Keep the wording of each record exactly the same when you repeat it, and leave out pictures.

Start of Block

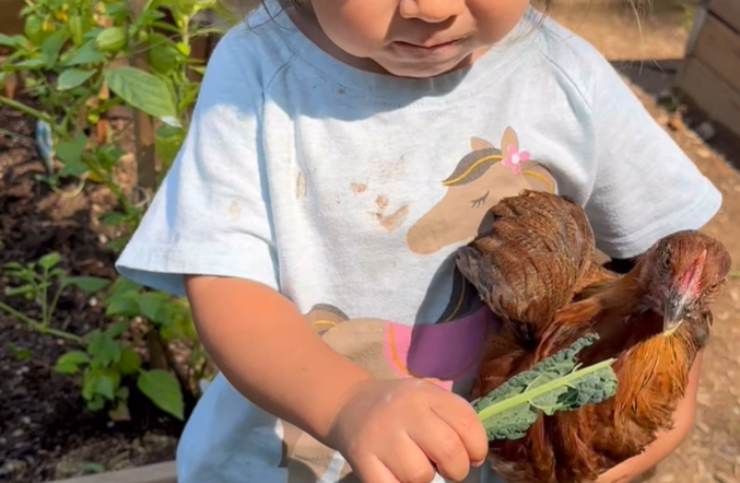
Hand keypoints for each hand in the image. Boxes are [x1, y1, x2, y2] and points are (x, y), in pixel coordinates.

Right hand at [327, 377, 487, 482]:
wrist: (350, 405)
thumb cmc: (401, 408)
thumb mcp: (428, 398)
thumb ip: (455, 419)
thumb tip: (476, 457)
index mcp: (425, 394)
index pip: (467, 424)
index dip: (478, 448)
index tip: (471, 455)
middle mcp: (403, 411)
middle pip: (448, 450)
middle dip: (457, 469)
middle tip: (448, 468)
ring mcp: (380, 436)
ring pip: (420, 476)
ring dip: (424, 479)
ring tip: (416, 466)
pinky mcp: (362, 459)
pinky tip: (397, 475)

End of Block

- TASK OUTPUT
Hand keypoints for each hand in the image. Boxes are [x1, y1, x2, y2] and points are (x, y), in pixel coordinates.

Right hand at [327, 377, 487, 482]:
wrist: (350, 405)
thumb cmc: (401, 408)
thumb mcp: (428, 398)
thumb ip: (455, 419)
thumb tip: (476, 457)
index mcp: (425, 394)
index pip: (467, 424)
index dip: (478, 448)
index tip: (471, 455)
middle mcp: (403, 411)
middle pip: (448, 450)
middle dip: (457, 469)
middle tip: (448, 468)
ring mcp: (380, 436)
ring pip: (420, 476)
ring dip: (424, 479)
ring tip: (416, 466)
pinky mcp: (362, 459)
pinky tip: (397, 475)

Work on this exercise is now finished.